Somchith Sompaseuth is recognized for contributions in the field of data-driven decision making, with research activities associated with Zhengzhou University. The academic profile demonstrates engagement in analytical methodologies, computational approaches, and evidence-based research practices relevant to emerging trends in artificial intelligence and data science. The recognition under the International AI Data Scientists Award reflects scholarly involvement in interdisciplinary research and applied analytical studies.[1]

Abstract

This article presents an overview of the scholarly activities and research profile of Somchith Sompaseuth in the domain of data-driven decision making. The research focus includes analytical reasoning, computational methodologies, and applications of data science within interdisciplinary environments. The profile highlights academic contributions, citation performance, and participation in international research initiatives related to artificial intelligence and digital transformation.[1]

Keywords

Data-Driven Decision Making, Artificial Intelligence, Data Analytics, Computational Research, Machine Learning, Predictive Analytics, Information Systems, Digital Transformation, Statistical Analysis, Intelligent Systems, Research Evaluation, Academic Recognition.

Introduction

Data-driven decision making has become an essential component of modern scientific research and organizational planning. Researchers in this field contribute to the interpretation of complex datasets, the development of analytical frameworks, and the implementation of intelligent systems for strategic outcomes. Somchith Sompaseuth has participated in research activities aligned with these evolving technological and methodological developments.[2]

The integration of artificial intelligence with decision sciences has enabled broader applications across healthcare, education, engineering, and computational systems. Scholarly contributions in this area support evidence-based methodologies and improve the effectiveness of data interpretation processes in academic and professional environments.[3]

Research Profile

The research profile of Somchith Sompaseuth includes publications indexed in international databases and scholarly engagement in data-oriented research domains. The documented citation metrics and publication records indicate active participation in scientific dissemination and collaborative academic initiatives.[1]

  • Research specialization in data-driven decision methodologies.
  • Academic affiliation with Zhengzhou University.
  • Indexed publications within recognized academic databases.
  • Engagement with interdisciplinary analytical research.

Research Contributions

The scholarly contributions associated with Somchith Sompaseuth involve the application of analytical reasoning and computational techniques within data-intensive environments. Research activities contribute to the broader understanding of intelligent decision-support systems and data interpretation models.[2]

The work further reflects growing interest in the integration of machine learning and evidence-based computational practices for supporting organizational and scientific decision processes. These efforts align with current global trends in artificial intelligence and digital analytics.[3]

Publications

Selected research outputs and indexed publications associated with the researcher demonstrate engagement in contemporary topics related to computational intelligence and analytical methodologies.[1]

  • Research publications indexed within Scopus-authorized databases.
  • Contributions to interdisciplinary analytical studies.
  • Participation in research related to intelligent systems and data science.
  • Academic dissemination through international scholarly platforms.

Research Impact

Research impact may be evaluated through publication visibility, citation metrics, collaborative activity, and thematic relevance.
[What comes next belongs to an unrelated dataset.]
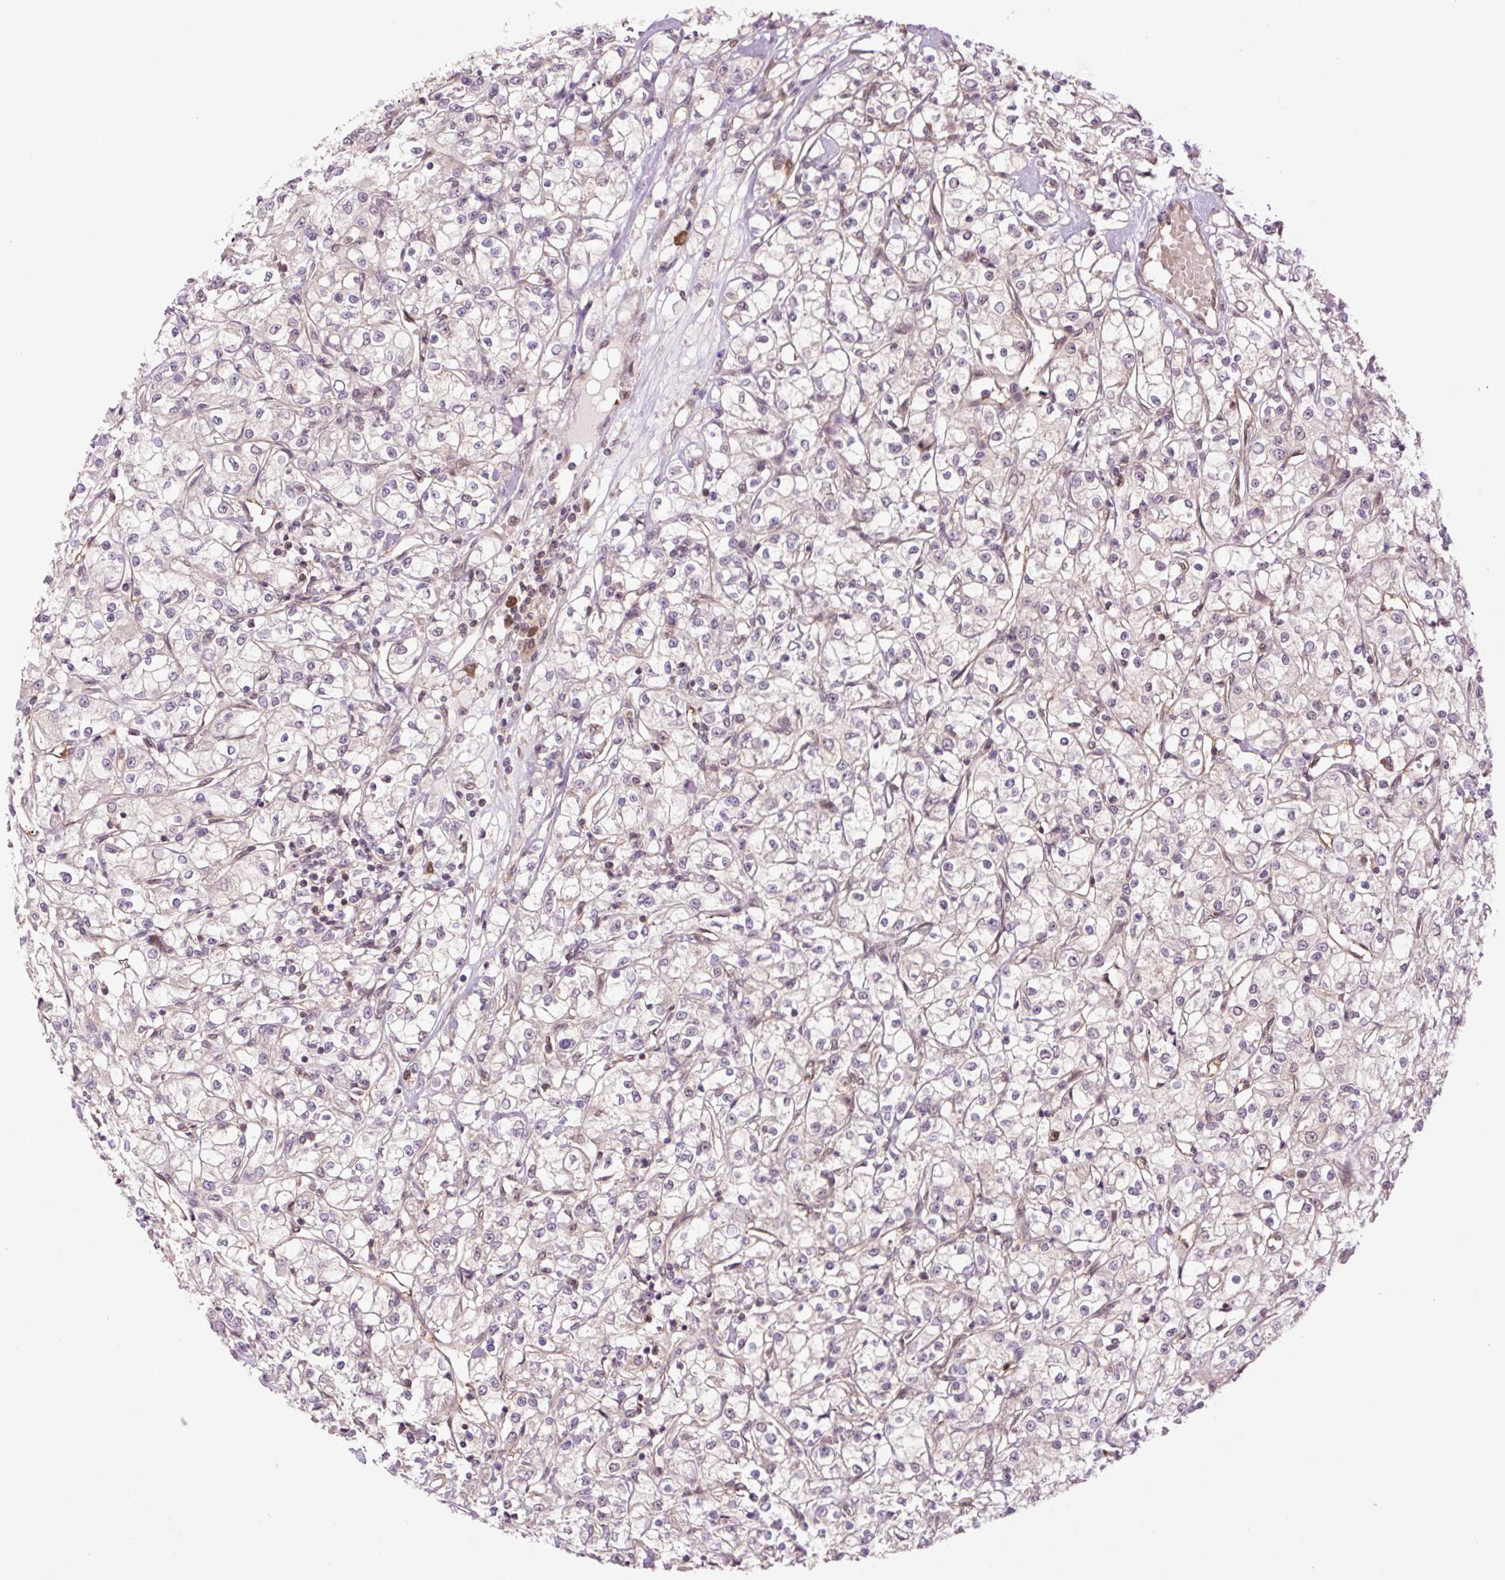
{"staining": {"intensity": "negative", "quantity": "none", "location": "none"}, "tissue": "renal cancer", "cell_type": "Tumor cells", "image_type": "cancer", "snomed": [{"axis": "morphology", "description": "Adenocarcinoma, NOS"}, {"axis": "topography", "description": "Kidney"}], "caption": "IHC histopathology image of neoplastic tissue: adenocarcinoma (renal) stained with DAB (3,3'-diaminobenzidine) demonstrates no significant protein positivity in tumor cells.", "gene": "TPT1", "patient": {"sex": "female", "age": 59}}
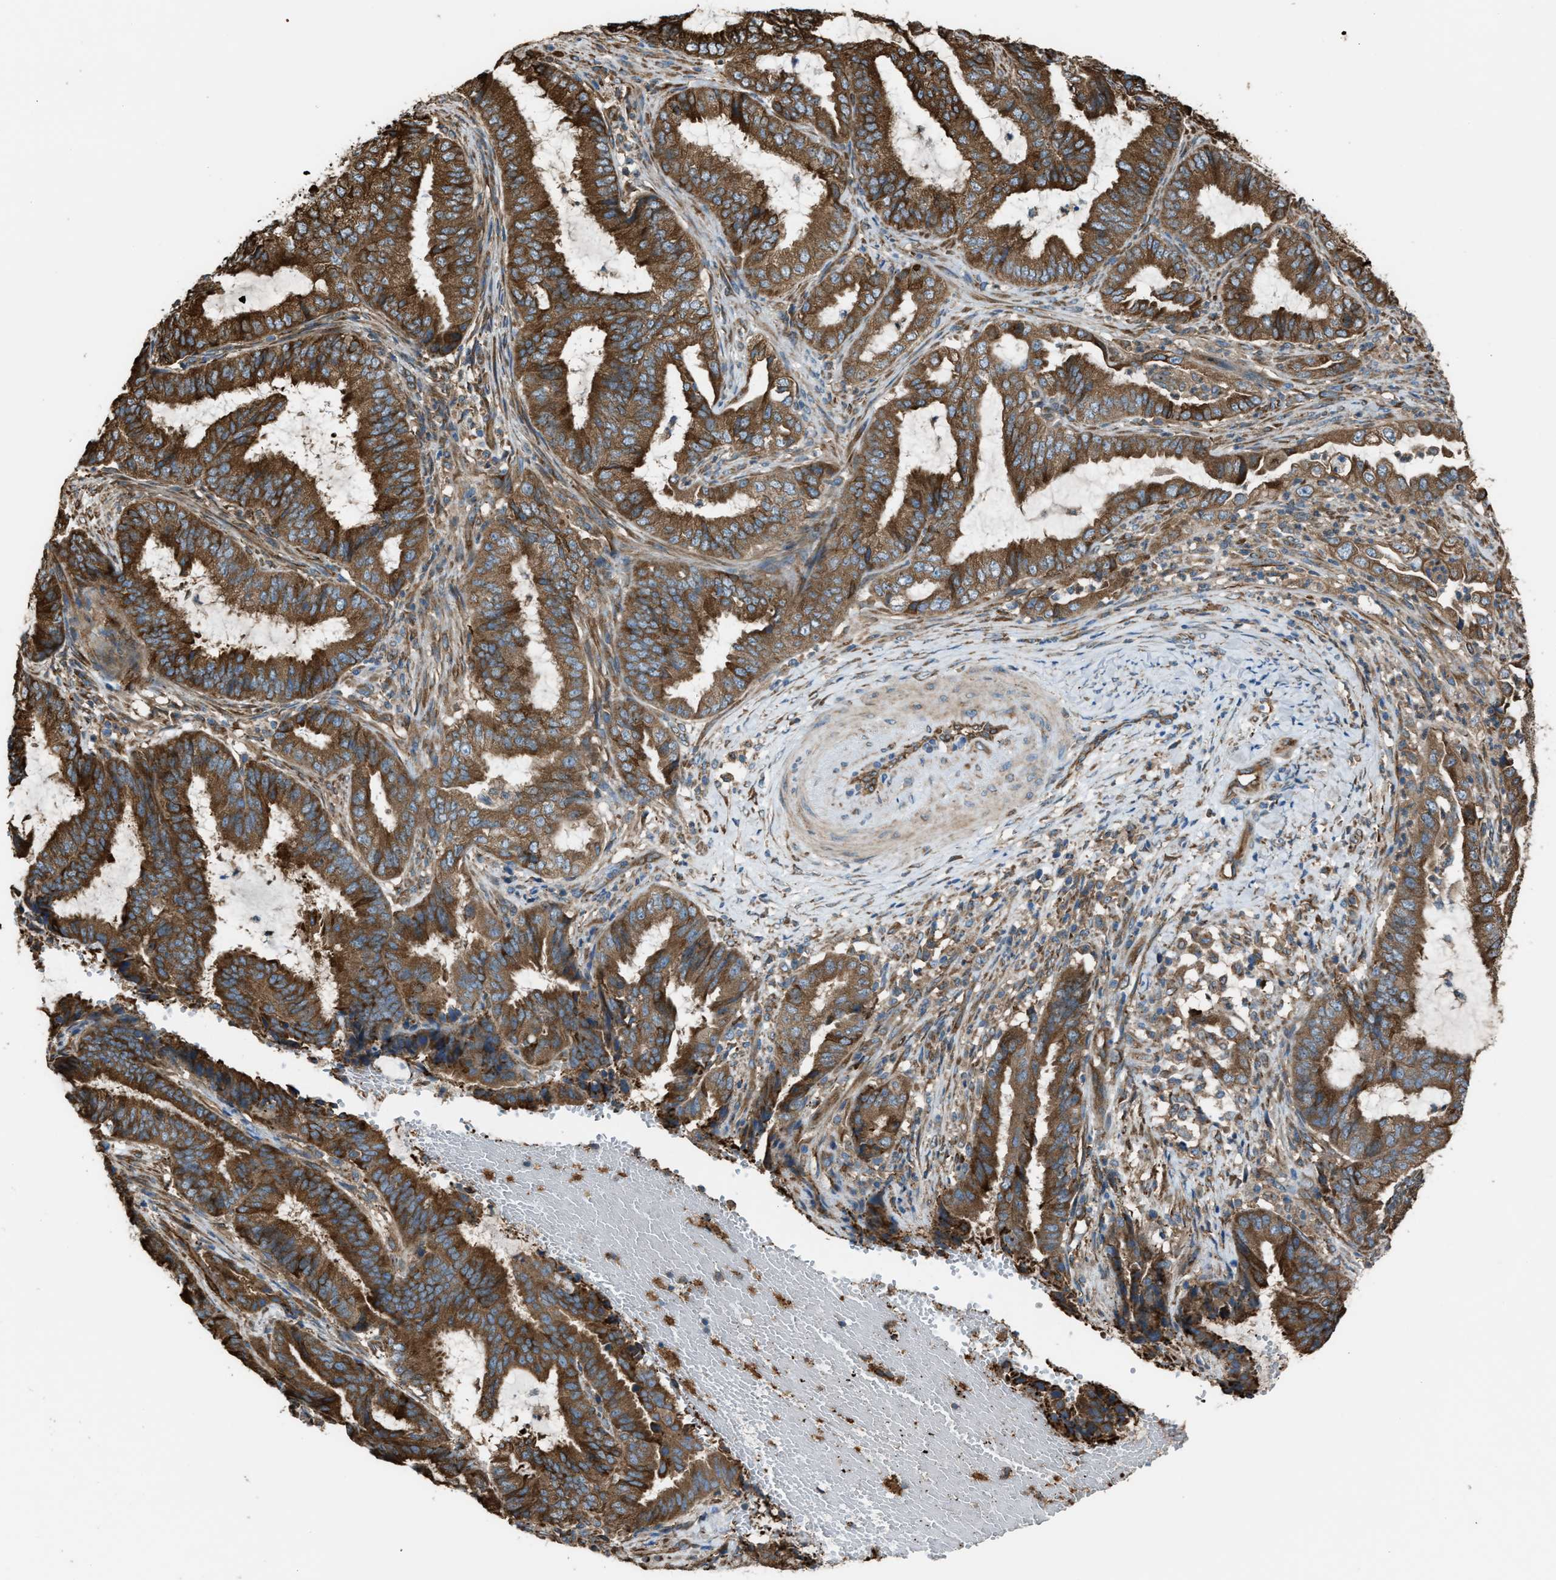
{"staining": {"intensity": "strong", "quantity": ">75%", "location": "cytoplasmic/membranous"}, "tissue": "endometrial cancer", "cell_type": "Tumor cells", "image_type": "cancer", "snomed": [{"axis": "morphology", "description": "Adenocarcinoma, NOS"}, {"axis": "topography", "description": "Endometrium"}], "caption": "Immunohistochemical staining of human endometrial adenocarcinoma exhibits high levels of strong cytoplasmic/membranous positivity in approximately >75% of tumor cells. (DAB = brown stain, brightfield microscopy at high magnification).", "gene": "TRPC1", "patient": {"sex": "female", "age": 51}}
The available metrics associated with Somchith Sompaseuth indicate emerging scholarly engagement in the field of data-driven decision making.[1]

The interdisciplinary nature of data science enables research findings to contribute across multiple sectors, including digital systems, analytics, and computational intelligence. Such contributions support knowledge development and evidence-based innovation within academic communities.[3]

Award Suitability

The Best Researcher Award under the International AI Data Scientists Award framework recognizes academic participation, analytical research efforts, and contributions to the advancement of intelligent data methodologies. Somchith Sompaseuth demonstrates alignment with these objectives through scholarly activities related to data-driven research and interdisciplinary analytical studies.[4]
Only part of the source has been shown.